▶ **Work instructions**:
• a. Quote the Anjette Lyles article word for word, starting at "Anjette Lyles (née" and ending at "of her life.".
• b. Answer these questions from the Anjette Lyles article:
(i) What business did Ben F. Lyles Jr. own?
(ii) On what date was Anjette Lyles apprehended?
(iii) What illness was she eventually diagnosed with?
• c. Carry on the Anjette Lyles article past its final sentence.

- Born: Anjette Donovan August 23, 1925 Macon, Georgia, U.S.
- Died: December 4, 1977 (aged 52) Central State Hospital, Milledgeville, Georgia, U.S.
- Criminal status: Deceased
- Spouses: ; Ben Lyles ​ ​(m. 1947; died 1952)​ ; Joe Neal Gabbert ​ ​(m. 1955; died 1955)​
- Conviction: Murder
- Criminal penalty: Death; commuted to involuntary commitment

Details
- Victims: 4
- Span of crimes: 1952–1958
- Country: United States
- State: Georgia
- Date apprehended: May 6, 1958

= Anjette Lyles =

American serial killer

Anjette Lyles (née Donovan; August 23, 1925 - December 4, 1977) was an American restaurateur and serial killer responsible for the poisoning deaths of four relatives in Macon, Georgia, between 1952 and 1958. Initially sentenced to death upon her conviction, Lyles was eventually diagnosed with paranoid schizophrenia and the Georgia State Board of Pardons and Paroles commuted her death sentence to commitment to the Central State Hospital in Milledgeville, where she spent the rest of her life.

== Biography ==
In 1947 she married Ben F. Lyles Jr., who owned the Lyles Restaurant in downtown Macon. She had two daughters with him: Marcia in 1948 and Carla in 1951. Ben died on January 25, 1952.

▶ **Source material**:
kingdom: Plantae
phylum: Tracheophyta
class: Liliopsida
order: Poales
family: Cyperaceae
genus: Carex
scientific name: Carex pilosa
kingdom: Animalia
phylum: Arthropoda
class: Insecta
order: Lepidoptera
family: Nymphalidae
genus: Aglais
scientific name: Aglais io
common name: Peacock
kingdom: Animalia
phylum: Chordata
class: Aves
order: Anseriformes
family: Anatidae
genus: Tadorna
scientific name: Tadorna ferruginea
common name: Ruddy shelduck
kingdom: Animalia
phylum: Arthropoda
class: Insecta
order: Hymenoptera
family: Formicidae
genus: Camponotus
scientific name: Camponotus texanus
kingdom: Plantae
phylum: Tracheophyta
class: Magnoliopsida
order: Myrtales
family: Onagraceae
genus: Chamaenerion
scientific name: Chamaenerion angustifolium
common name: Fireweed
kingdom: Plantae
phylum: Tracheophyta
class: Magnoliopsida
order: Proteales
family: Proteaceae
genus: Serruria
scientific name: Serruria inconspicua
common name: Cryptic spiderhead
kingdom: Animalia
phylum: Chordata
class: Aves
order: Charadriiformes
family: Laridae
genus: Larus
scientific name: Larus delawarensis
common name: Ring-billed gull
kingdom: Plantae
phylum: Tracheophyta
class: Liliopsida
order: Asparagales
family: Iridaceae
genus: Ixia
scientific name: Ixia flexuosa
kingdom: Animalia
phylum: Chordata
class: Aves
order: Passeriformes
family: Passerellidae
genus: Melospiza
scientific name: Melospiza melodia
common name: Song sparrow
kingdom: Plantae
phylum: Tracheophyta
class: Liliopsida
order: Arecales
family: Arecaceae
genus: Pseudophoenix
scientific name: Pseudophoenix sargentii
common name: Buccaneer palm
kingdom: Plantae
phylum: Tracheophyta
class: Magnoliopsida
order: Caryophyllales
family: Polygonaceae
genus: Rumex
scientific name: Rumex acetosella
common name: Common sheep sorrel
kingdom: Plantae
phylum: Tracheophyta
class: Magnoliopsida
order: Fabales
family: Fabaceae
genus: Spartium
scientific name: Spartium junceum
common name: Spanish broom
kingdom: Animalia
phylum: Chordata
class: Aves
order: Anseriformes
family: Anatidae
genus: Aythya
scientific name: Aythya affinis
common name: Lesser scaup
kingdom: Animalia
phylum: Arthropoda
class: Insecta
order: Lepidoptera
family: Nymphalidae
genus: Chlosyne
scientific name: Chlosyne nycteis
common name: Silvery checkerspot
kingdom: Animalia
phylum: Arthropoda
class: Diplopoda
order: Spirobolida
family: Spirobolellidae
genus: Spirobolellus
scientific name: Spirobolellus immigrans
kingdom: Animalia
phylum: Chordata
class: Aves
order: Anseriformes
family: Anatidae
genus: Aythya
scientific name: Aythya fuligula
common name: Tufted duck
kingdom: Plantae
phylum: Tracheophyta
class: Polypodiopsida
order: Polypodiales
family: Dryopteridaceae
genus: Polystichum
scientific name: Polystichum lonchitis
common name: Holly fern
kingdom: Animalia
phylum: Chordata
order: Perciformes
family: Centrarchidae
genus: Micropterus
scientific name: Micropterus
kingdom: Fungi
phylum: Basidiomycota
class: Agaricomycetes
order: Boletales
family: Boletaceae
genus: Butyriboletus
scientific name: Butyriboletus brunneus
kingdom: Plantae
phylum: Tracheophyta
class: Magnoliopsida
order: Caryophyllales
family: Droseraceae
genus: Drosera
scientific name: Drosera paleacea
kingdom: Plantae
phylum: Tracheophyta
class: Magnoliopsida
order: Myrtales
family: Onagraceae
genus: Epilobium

▶ **Answers to the tasks**:
• a.
Anjette Lyles (née Donovan; August 23, 1925 - December 4, 1977) was an American restaurateur and serial killer responsible for the poisoning deaths of four relatives in Macon, Georgia, between 1952 and 1958. Initially sentenced to death upon her conviction, Lyles was eventually diagnosed with paranoid schizophrenia and the Georgia State Board of Pardons and Paroles commuted her death sentence to commitment to the Central State Hospital in Milledgeville, where she spent the rest of her life.

• b.
(i) The Lyles Restaurant in downtown Macon.
(ii) May 6, 1958.
(iii) Paranoid schizophrenia.

• c.
In 1955, Lyles began dating Joe Neal "Buddy" Gabbert, a pilot for Capitol Airways. Gabbert died on December 2, 1955. With the inherited money, Lyles bought a new car and house.

After the death of her first mother-in-law and her daughter Marcia's death, people began to be suspicious of her. An investigation in 1958 revealed that the three bodies had died from arsenic poisoning. The arsenic had been found to have been given over a period of time to the victims by having them ingest small doses.

On May 6, 1958, Lyles was arrested and charges with four counts of murder.

The victims were first husband Ben F. Lyles Jr., second husband Joe Neal Gabbert, Ben Lyles' mother Julia, and elder daughter Marcia Lyles. The motive for their murders was found to be financial gain.